**RECORDS FOR THIS TASK**

+++

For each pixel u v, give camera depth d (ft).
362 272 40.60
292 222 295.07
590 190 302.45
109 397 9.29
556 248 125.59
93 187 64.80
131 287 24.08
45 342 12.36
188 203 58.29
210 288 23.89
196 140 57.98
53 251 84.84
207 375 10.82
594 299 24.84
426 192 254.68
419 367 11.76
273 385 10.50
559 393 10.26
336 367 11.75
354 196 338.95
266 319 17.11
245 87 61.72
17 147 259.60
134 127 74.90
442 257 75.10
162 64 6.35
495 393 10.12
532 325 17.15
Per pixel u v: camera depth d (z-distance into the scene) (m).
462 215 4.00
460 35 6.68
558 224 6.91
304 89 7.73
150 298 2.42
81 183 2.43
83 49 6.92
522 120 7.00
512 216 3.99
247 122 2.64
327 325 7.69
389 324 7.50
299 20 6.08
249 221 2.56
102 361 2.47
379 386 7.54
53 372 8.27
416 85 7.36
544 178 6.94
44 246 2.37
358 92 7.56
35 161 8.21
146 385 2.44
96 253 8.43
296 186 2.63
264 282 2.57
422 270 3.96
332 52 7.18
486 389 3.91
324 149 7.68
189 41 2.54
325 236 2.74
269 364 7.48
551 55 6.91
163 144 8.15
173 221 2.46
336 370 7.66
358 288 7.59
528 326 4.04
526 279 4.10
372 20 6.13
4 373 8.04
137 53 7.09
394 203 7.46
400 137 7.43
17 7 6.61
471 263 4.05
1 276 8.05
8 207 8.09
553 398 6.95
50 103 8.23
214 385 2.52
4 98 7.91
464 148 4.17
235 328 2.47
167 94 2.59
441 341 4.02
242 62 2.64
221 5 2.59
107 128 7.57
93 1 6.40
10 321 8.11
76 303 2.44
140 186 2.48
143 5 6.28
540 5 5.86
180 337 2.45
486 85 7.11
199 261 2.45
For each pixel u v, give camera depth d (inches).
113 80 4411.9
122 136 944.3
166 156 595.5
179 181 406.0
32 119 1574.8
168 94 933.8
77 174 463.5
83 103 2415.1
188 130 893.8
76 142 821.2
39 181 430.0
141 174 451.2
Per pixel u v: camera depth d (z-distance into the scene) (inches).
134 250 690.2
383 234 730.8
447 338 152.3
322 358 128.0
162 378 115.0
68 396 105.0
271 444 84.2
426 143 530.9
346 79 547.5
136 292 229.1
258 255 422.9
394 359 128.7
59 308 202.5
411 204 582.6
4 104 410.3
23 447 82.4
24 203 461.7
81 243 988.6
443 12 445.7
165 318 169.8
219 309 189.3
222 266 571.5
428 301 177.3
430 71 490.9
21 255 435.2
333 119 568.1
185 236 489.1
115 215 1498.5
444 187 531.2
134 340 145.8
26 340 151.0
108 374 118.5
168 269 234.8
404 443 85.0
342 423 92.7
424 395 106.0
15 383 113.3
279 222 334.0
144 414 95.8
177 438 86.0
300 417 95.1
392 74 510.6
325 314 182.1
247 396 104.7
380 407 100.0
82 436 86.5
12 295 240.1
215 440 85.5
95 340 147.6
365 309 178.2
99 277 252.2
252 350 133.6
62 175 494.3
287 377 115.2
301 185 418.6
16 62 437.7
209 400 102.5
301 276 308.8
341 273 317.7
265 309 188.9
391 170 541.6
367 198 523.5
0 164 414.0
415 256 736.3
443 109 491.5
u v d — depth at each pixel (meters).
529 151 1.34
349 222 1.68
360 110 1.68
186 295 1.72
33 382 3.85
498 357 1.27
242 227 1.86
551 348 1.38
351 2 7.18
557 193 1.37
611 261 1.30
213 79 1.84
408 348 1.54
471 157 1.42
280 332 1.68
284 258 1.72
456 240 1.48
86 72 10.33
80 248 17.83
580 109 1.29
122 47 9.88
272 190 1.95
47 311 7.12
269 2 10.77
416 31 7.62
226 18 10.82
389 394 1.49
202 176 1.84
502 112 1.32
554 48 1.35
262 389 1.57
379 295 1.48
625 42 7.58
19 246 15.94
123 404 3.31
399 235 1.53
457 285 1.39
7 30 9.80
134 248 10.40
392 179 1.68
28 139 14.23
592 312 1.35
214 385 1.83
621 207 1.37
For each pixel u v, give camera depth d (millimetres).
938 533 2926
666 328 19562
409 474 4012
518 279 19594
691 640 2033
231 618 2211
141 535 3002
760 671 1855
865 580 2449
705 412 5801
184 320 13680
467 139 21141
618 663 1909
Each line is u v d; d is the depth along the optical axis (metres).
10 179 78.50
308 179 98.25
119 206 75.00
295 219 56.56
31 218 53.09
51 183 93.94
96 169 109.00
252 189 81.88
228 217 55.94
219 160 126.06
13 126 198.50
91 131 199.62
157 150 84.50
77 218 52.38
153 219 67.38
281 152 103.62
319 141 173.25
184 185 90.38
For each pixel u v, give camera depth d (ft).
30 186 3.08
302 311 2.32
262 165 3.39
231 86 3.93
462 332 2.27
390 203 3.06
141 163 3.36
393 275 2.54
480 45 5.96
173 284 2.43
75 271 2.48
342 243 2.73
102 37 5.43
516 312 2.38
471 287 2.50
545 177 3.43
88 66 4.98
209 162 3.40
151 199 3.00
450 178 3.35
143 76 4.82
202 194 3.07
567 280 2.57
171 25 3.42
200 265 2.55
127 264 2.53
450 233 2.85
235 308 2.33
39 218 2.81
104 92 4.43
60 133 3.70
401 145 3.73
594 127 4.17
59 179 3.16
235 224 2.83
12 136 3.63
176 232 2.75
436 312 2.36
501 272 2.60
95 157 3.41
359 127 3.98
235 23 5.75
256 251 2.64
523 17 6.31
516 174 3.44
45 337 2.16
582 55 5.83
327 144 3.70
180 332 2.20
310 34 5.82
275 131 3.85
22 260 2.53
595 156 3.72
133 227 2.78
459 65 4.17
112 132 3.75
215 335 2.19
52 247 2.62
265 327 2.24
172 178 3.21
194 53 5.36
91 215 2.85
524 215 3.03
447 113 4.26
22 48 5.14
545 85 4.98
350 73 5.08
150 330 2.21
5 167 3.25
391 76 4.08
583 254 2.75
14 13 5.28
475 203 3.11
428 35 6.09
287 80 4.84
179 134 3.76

+++

**EXERCISE REQUIREMENTS**
Would you please give the data above again, exactly as it appears?

**YOUR SOLUTION**
For each pixel u v, give camera depth d (ft).
362 272 40.60
292 222 295.07
590 190 302.45
109 397 9.29
556 248 125.59
93 187 64.80
131 287 24.08
45 342 12.36
188 203 58.29
210 288 23.89
196 140 57.98
53 251 84.84
207 375 10.82
594 299 24.84
426 192 254.68
419 367 11.76
273 385 10.50
559 393 10.26
336 367 11.75
354 196 338.95
266 319 17.11
245 87 61.72
17 147 259.60
134 127 74.90
442 257 75.10
162 64 6.35
495 393 10.12
532 325 17.15
Per pixel u v: camera depth d (z-distance into the scene) (m).
462 215 4.00
460 35 6.68
558 224 6.91
304 89 7.73
150 298 2.42
81 183 2.43
83 49 6.92
522 120 7.00
512 216 3.99
247 122 2.64
327 325 7.69
389 324 7.50
299 20 6.08
249 221 2.56
102 361 2.47
379 386 7.54
53 372 8.27
416 85 7.36
544 178 6.94
44 246 2.37
358 92 7.56
35 161 8.21
146 385 2.44
96 253 8.43
296 186 2.63
264 282 2.57
422 270 3.96
332 52 7.18
486 389 3.91
324 149 7.68
189 41 2.54
325 236 2.74
269 364 7.48
551 55 6.91
163 144 8.15
173 221 2.46
336 370 7.66
358 288 7.59
528 326 4.04
526 279 4.10
372 20 6.13
4 373 8.04
137 53 7.09
394 203 7.46
400 137 7.43
17 7 6.61
471 263 4.05
1 276 8.05
8 207 8.09
553 398 6.95
50 103 8.23
214 385 2.52
4 98 7.91
464 148 4.17
235 328 2.47
167 94 2.59
441 341 4.02
242 62 2.64
221 5 2.59
107 128 7.57
93 1 6.40
10 321 8.11
76 303 2.44
140 186 2.48
143 5 6.28
540 5 5.86
180 337 2.45
486 85 7.11
199 261 2.45
For each pixel u v, give camera depth d (inches).
113 80 4411.9
122 136 944.3
166 156 595.5
179 181 406.0
32 119 1574.8
168 94 933.8
77 174 463.5
83 103 2415.1
188 130 893.8
76 142 821.2
39 181 430.0
141 174 451.2
Per pixel u v: camera depth d (z-distance into the scene) (inches).
134 250 690.2
383 234 730.8
447 338 152.3
322 358 128.0
162 378 115.0
68 396 105.0
271 444 84.2
426 143 530.9
346 79 547.5
136 292 229.1
258 255 422.9
394 359 128.7
59 308 202.5
411 204 582.6
4 104 410.3
23 447 82.4
24 203 461.7
81 243 988.6
443 12 445.7
165 318 169.8
219 309 189.3
222 266 571.5
428 301 177.3
430 71 490.9
21 255 435.2
333 119 568.1
185 236 489.1
115 215 1498.5
444 187 531.2
134 340 145.8
26 340 151.0
108 374 118.5
168 269 234.8
404 443 85.0
342 423 92.7
424 395 106.0
15 383 113.3
279 222 334.0
144 414 95.8
177 438 86.0
300 417 95.1
392 74 510.6
325 314 182.1
247 396 104.7
380 407 100.0
82 436 86.5
12 295 240.1
215 440 85.5
95 340 147.6
365 309 178.2
99 277 252.2
252 350 133.6
62 175 494.3
287 377 115.2
301 185 418.6
16 62 437.7
209 400 102.5
301 276 308.8
341 273 317.7
265 309 188.9
391 170 541.6
367 198 523.5
0 164 414.0
415 256 736.3
443 109 491.5
u v d — depth at each pixel (meters).
529 151 1.34
349 222 1.68
360 110 1.68
186 295 1.72
33 382 3.85
498 357 1.27
242 227 1.86
551 348 1.38
351 2 7.18
557 193 1.37
611 261 1.30
213 79 1.84
408 348 1.54
471 157 1.42
280 332 1.68
284 258 1.72
456 240 1.48
86 72 10.33
80 248 17.83
580 109 1.29
122 47 9.88
272 190 1.95
47 311 7.12
269 2 10.77
416 31 7.62
226 18 10.82
389 394 1.49
202 176 1.84
502 112 1.32
554 48 1.35
262 389 1.57
379 295 1.48
625 42 7.58
19 246 15.94
123 404 3.31
399 235 1.53
457 285 1.39
7 30 9.80
134 248 10.40
392 179 1.68
28 139 14.23
592 312 1.35
214 385 1.83
621 207 1.37
For each pixel u v, give camera depth d (millimetres).
938 533 2926
666 328 19562
409 474 4012
518 279 19594
691 640 2033
231 618 2211
141 535 3002
760 671 1855
865 580 2449
705 412 5801
184 320 13680
467 139 21141
618 663 1909
Each line is u v d; d is the depth along the optical axis (metres).
10 179 78.50
308 179 98.25
119 206 75.00
295 219 56.56
31 218 53.09
51 183 93.94
96 169 109.00
252 189 81.88
228 217 55.94
219 160 126.06
13 126 198.50
91 131 199.62
157 150 84.50
77 218 52.38
153 219 67.38
281 152 103.62
319 141 173.25
184 185 90.38
For each pixel u v, give camera depth d (ft).
30 186 3.08
302 311 2.32
262 165 3.39
231 86 3.93
462 332 2.27
390 203 3.06
141 163 3.36
393 275 2.54
480 45 5.96
173 284 2.43
75 271 2.48
342 243 2.73
102 37 5.43
516 312 2.38
471 287 2.50
545 177 3.43
88 66 4.98
209 162 3.40
151 199 3.00
450 178 3.35
143 76 4.82
202 194 3.07
567 280 2.57
171 25 3.42
200 265 2.55
127 264 2.53
450 233 2.85
235 308 2.33
39 218 2.81
104 92 4.43
60 133 3.70
401 145 3.73
594 127 4.17
59 179 3.16
235 224 2.83
12 136 3.63
176 232 2.75
436 312 2.36
501 272 2.60
95 157 3.41
359 127 3.98
235 23 5.75
256 251 2.64
523 17 6.31
516 174 3.44
45 337 2.16
582 55 5.83
327 144 3.70
180 332 2.20
310 34 5.82
275 131 3.85
22 260 2.53
595 156 3.72
133 227 2.78
459 65 4.17
112 132 3.75
215 335 2.19
52 247 2.62
265 327 2.24
172 178 3.21
194 53 5.36
91 215 2.85
524 215 3.03
447 113 4.26
22 48 5.14
545 85 4.98
350 73 5.08
150 330 2.21
5 167 3.25
391 76 4.08
583 254 2.75
14 13 5.28
475 203 3.11
428 35 6.09
287 80 4.84
179 134 3.76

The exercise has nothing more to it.